A fish out of water: understanding the evolution of land-dwelling fish using contemporary analogues of a critical step in vertebrate evolution. (#88)
Adaptation to life on land was among the most
important events in vertebrate evolutionary history. During the late Devonian,
approximately 350 million years ago, fish left the water and colonised the land.

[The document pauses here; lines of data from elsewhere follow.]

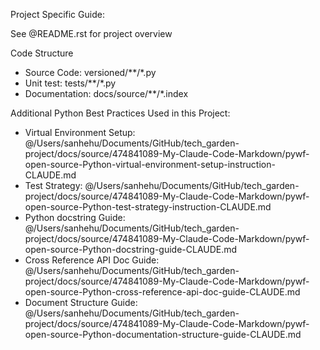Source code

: Project Specific Guide:

See @README.rst for project overview

Code Structure

- Source Code: versioned/**/*.py
- Unit test: tests/**/*.py
- Documentation: docs/source/**/*.index

Additional Python Best Practices Used in this Project:

- Virtual Environment Setup: @/Users/sanhehu/Documents/GitHub/tech_garden-project/docs/source/474841089-My-Claude-Code-Markdown/pywf-open-source-Python-virtual-environment-setup-instruction-CLAUDE.md
- Test Strategy: @/Users/sanhehu/Documents/GitHub/tech_garden-project/docs/source/474841089-My-Claude-Code-Markdown/pywf-open-source-Python-test-strategy-instruction-CLAUDE.md
- Python docstring Guide: @/Users/sanhehu/Documents/GitHub/tech_garden-project/docs/source/474841089-My-Claude-Code-Markdown/pywf-open-source-Python-docstring-guide-CLAUDE.md
- Cross Reference API Doc Guide: @/Users/sanhehu/Documents/GitHub/tech_garden-project/docs/source/474841089-My-Claude-Code-Markdown/pywf-open-source-Python-cross-reference-api-doc-guide-CLAUDE.md
- Document Structure Guide: @/Users/sanhehu/Documents/GitHub/tech_garden-project/docs/source/474841089-My-Claude-Code-Markdown/pywf-open-source-Python-documentation-structure-guide-CLAUDE.md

Up until now, this extraordinary transition has been inferred from the fossil
record. Yet, fossil evidence
is fragmentary, mostly morphological and consequently limits the inference of
adaptation. In particular, fossils cannot identify the genetic changes,
ecological shifts or behaviours that underlie adaptation. There are however, a
number of contemporary examples of fish that have made or are making a similar
transition to life on land. Within the family Blenniidae there are fish from
small islands throughout the Indian and Pacific Oceans that essentially
represent each evolutionary step involved in the transition to land. Within
this remarkable system, there are genera that are almost exclusively
terrestrial, spending the vast majority of their time out of water. That is,
they do not voluntarily return to water. Sister to these “land fish” are genera
that are amphibious, spending part of their time on land and part of their time
in the water. Ancestral to all of these are a variety of genera that retain their
aquatic phenotype. Collectively, these fish provide a unique and unrivaled opportunity
to investigate the genetics and behaviour of a land invasion from aquatic
origins in vertebrates. Here using a combination of phylogenetics, ancestral
character state reconstructions and field based behavioural observations of
these fish I will explore the answers to the following questions: 1. what drive
fish to make a transition to land and 2. is the invasion of land by fish and
unusual or frequent evolutionary event? These results will help reveal the
ecological, behavioural and evolutionary processes that might have been involved
with the initial invasion of land by fish in the Devonian.